Job Lifecycle
Understanding job states and transitions helps you manage CDC pipelines effectively.
Job States
State Descriptions
| State | Description | Actions Available |
|---|---|---|
created | Job created, not yet assigned | Start, Delete |
pending | Waiting for worker assignment | Cancel |
starting | Worker initializing job | Cancel |
running | Actively replicating | Pause, Stop |
paused | Replication paused | Resume, Stop |
failed | Error occurred | Retry, Stop, Delete |
stopped | Manually stopped | Start, Delete |
State Transitions
Start Job
created/stopped → pending → starting → running
Triggers:
- Finds available worker
- Creates replication resources
- Begins streaming
Pause Job
running → paused
- Worker holds position
- No new events processed
- Resources retained
Resume Job
paused → running
- Continues from last position
- No data loss
Stop Job
running/paused → stopped
- Graceful shutdown
- Commits pending batches
- Releases resources (optional)
Retry Failed Job
failed → pending → starting → running
- Worker re-assigned
- Resumes from last checkpoint
- May re-process some events
Job Phases
Within the running state, jobs progress through phases:
1. Initialization Phase
[INIT] Setting up replication resources
├─ Creating publication... done
├─ Creating replication slot... done
└─ Creating destination tables... done
2. Snapshot Phase
[SNAPSHOT] Loading initial data
├─ public.orders: 100% (245,000 rows)
├─ public.order_items: 67% (804,000/1,200,000 rows)

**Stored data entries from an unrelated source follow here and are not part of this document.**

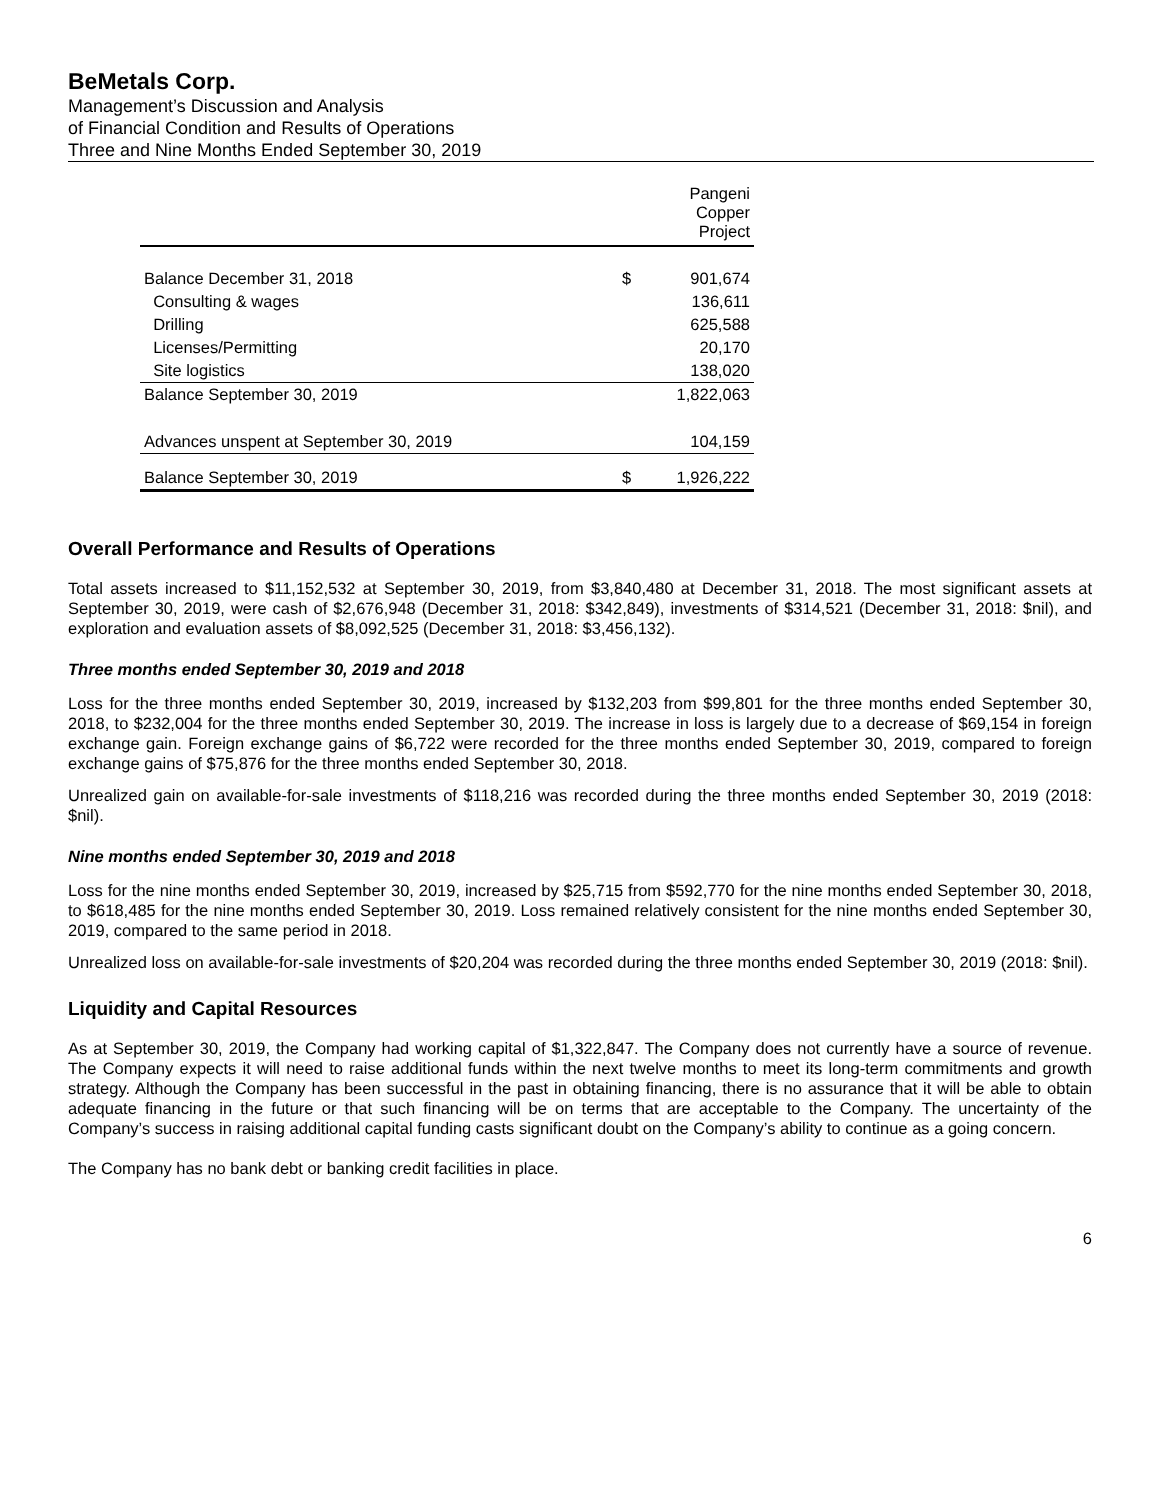BeMetals Corp.
Management’s Discussion and Analysis
of Financial Condition and Results of Operations
Three and Nine Months Ended September 30, 2019
| | Pangeni Copper Project | |
| Balance December 31, 2018 | $ | 901,674 |
| Consulting & wages | | 136,611 |
| Drilling | | 625,588 |
| Licenses/Permitting | | 20,170 |
| Site logistics | | 138,020 |
| Balance September 30, 2019 | | 1,822,063 |
| Advances unspent at September 30, 2019 | | 104,159 |
| Balance September 30, 2019 | $ | 1,926,222 |
Overall Performance and Results of Operations
Total assets increased to $11,152,532 at September 30, 2019, from $3,840,480 at December 31, 2018. The most significant assets at September 30, 2019, were cash of $2,676,948 (December 31, 2018: $342,849), investments of $314,521 (December 31, 2018: $nil), and exploration and evaluation assets of $8,092,525 (December 31, 2018: $3,456,132).
Three months ended September 30, 2019 and 2018
Loss for the three months ended September 30, 2019, increased by $132,203 from $99,801 for the three months ended September 30, 2018, to $232,004 for the three months ended September 30, 2019. The increase in loss is largely due to a decrease of $69,154 in foreign exchange gain. Foreign exchange gains of $6,722 were recorded for the three months ended September 30, 2019, compared to foreign exchange gains of $75,876 for the three months ended September 30, 2018.
Unrealized gain on available-for-sale investments of $118,216 was recorded during the three months ended September 30, 2019 (2018: $nil).
Nine months ended September 30, 2019 and 2018
Loss for the nine months ended September 30, 2019, increased by $25,715 from $592,770 for the nine months ended September 30, 2018, to $618,485 for the nine months ended September 30, 2019. Loss remained relatively consistent for the nine months ended September 30, 2019, compared to the same period in 2018.
Unrealized loss on available-for-sale investments of $20,204 was recorded during the three months ended September 30, 2019 (2018: $nil).
Liquidity and Capital Resources
As at September 30, 2019, the Company had working capital of $1,322,847. The Company does not currently have a source of revenue. The Company expects it will need to raise additional funds within the next twelve months to meet its long-term commitments and growth strategy. Although the Company has been successful in the past in obtaining financing, there is no assurance that it will be able to obtain adequate financing in the future or that such financing will be on terms that are acceptable to the Company. The uncertainty of the Company’s success in raising additional capital funding casts significant doubt on the Company’s ability to continue as a going concern.
The Company has no bank debt or banking credit facilities in place.
6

└─ public.customers: Pending
3. Streaming Phase
[STREAMING] Replicating changes
├─ Events/sec: 1,247
├─ Lag: 512 bytes
└─ Uptime: 2h 34m
Controlling Jobs
Via Portal
- Go to Jobs → select job
- Use action buttons:
- Pause: Temporarily stop replication
- Resume: Continue replication
- Stop: End the job
- Restart: Stop and start fresh
Failure Handling
Automatic Retry
For transient failures, EZ-CDC retries automatically:
| Failure Type | Retry Behavior |
|---|---|
| Network timeout | Retry 3x with backoff |
| Connection lost | Reconnect and resume |
| Rate limit | Backoff and retry |
Manual Intervention
For persistent failures:
- Check error message in portal
- Fix underlying issue (credentials, network, etc.)
- Click Retry to restart
Common Failures
| Error | Cause | Resolution |
|---|---|---|
replication slot not found | Slot deleted | Recreate slot, may need resnapshot |
connection refused | Network issue | Check connectivity |
permission denied | Auth issue | Verify credentials |
table not found | Schema change | Update table selection |
Checkpointing
Jobs maintain checkpoints to enable resumption:
Checkpoint:
LSN: 0/1A3E5F8
Table: public.orders
Last Commit: 2024-01-15 10:30:00 UTC
Checkpoint Frequency
Checkpoints are saved:
- After each successful batch
- Before graceful shutdown
- Periodically (every 30 seconds)
Resume from Checkpoint
When a job restarts:
- Reads last checkpoint
- Connects to source at checkpoint LSN
- Continues streaming
Some events may be re-processed (idempotent writes handle this).
Resource Cleanup
When Stopping
By default, stopping a job retains resources:
- Replication slot (maintains position)
- Publication (table list)
- Destination tables (with data)
Full Cleanup
To release all resources, stop the job with the Cleanup resources option enabled in the portal. This will:
- Drop replication slot
- Drop publication
- Keep destination tables (data preserved)
Job Deletion
Deleting a job:
- Stops the job (if running)
- Drops replication slot
- Drops publication
- Removes job from system
Destination tables are NOT deleted.
Monitoring State Changes
Webhooks (Future)
Receive notifications on state changes:
{
"event": "job.state_changed",
"job_id": "job_abc123",
"previous_state": "running",
"new_state": "failed",
"error": "Connection refused",
"timestamp": "2024-01-15T10:30:00Z"
}
Portal Monitoring
Monitor job states in real-time through the EZ-CDC Portal under Jobs → your job → Status.
Best Practices
1. Use Pause for Maintenance
Before source database maintenance:
- Go to Jobs → your job
- Click Pause
- Perform maintenance
- Click Resume
2. Monitor Failed Jobs
Set up alerts for:
- Jobs in
failedstate > 5 minutes - Repeated failures (flapping)
3. Clean Up Unused Jobs
Stopped jobs still hold resources. Delete if not needed via Jobs → your job → Delete.